• TO DO:
In the passage below on molecular polyhedra, what name is given to the geometric image of the set of vectors?

Theoretical, computational, and practical details of this issue have been published in many instances [88, 89, 93, 94, 98, 99, 102], so only one will describe here the backbone of this general possibility.

6.1 Molecular polyhedra: centroid and origin shift

The first element of this descriptor transformation considers the set \(\mathbb{D}\) as a many-dimensional polyhedron or polytope (here, one will select the first name in front of the second). That is: a mathematical object containing M vertices associated with every vector in the set \(\mathbb{D}\). One can also name this geometric image of the set \(\mathbb{D}\) as a molecular polyhedron.

• SUPPLIED DATA:

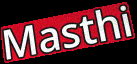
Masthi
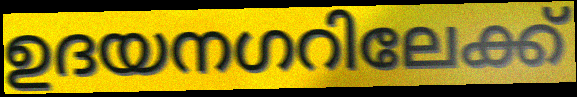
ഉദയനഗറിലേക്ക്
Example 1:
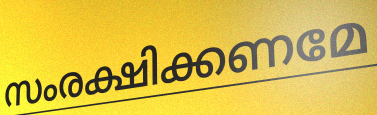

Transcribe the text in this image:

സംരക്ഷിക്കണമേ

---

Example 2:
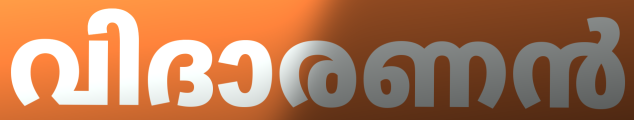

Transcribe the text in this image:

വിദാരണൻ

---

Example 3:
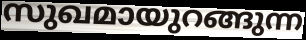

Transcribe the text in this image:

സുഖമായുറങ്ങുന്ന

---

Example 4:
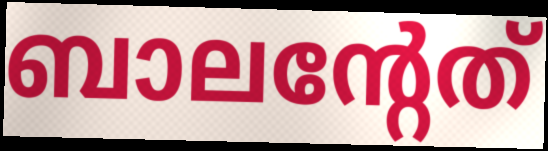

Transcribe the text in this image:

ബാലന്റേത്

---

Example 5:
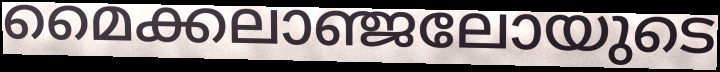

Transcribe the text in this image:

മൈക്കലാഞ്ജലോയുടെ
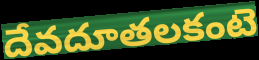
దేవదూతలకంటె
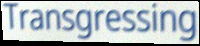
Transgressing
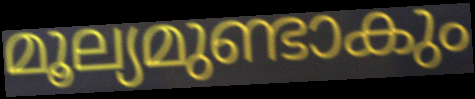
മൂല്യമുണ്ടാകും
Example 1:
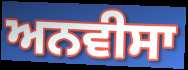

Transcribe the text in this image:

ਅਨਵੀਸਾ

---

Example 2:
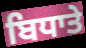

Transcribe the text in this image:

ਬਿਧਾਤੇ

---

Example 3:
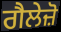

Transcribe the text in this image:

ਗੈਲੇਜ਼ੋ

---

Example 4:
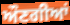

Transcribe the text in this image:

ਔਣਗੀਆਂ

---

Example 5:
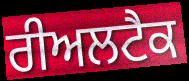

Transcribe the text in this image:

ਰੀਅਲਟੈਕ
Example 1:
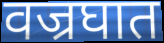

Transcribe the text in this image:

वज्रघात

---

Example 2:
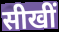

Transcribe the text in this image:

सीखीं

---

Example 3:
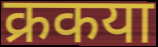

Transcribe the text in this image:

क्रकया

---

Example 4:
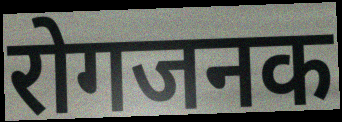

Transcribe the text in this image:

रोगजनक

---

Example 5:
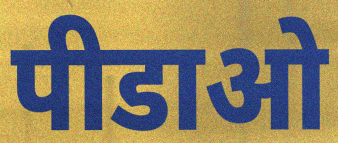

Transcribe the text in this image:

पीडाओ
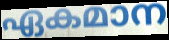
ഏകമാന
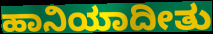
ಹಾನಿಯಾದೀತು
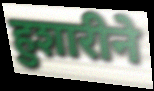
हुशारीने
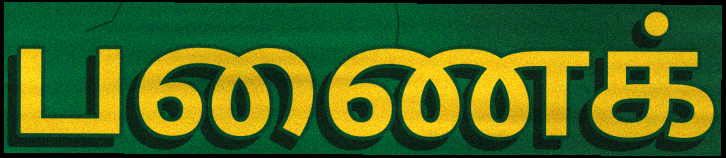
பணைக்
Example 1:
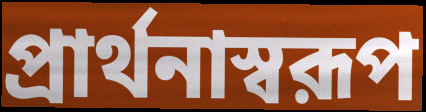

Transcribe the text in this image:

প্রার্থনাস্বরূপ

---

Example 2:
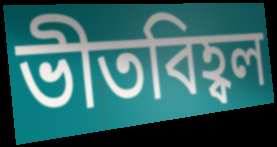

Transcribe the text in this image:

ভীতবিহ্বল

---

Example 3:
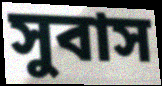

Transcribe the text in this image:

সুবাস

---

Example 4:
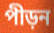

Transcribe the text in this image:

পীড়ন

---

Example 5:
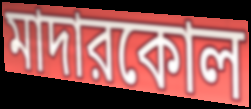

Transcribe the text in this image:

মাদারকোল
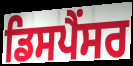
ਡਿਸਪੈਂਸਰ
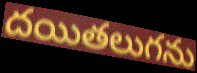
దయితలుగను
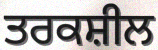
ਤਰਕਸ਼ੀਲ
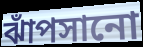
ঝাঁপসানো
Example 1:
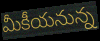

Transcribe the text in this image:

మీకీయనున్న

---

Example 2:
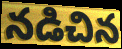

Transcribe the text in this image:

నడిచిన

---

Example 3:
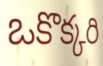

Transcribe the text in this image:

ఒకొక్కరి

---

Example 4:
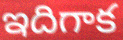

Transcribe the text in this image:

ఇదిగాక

• RESULT BELOW:
A molecular polyhedron.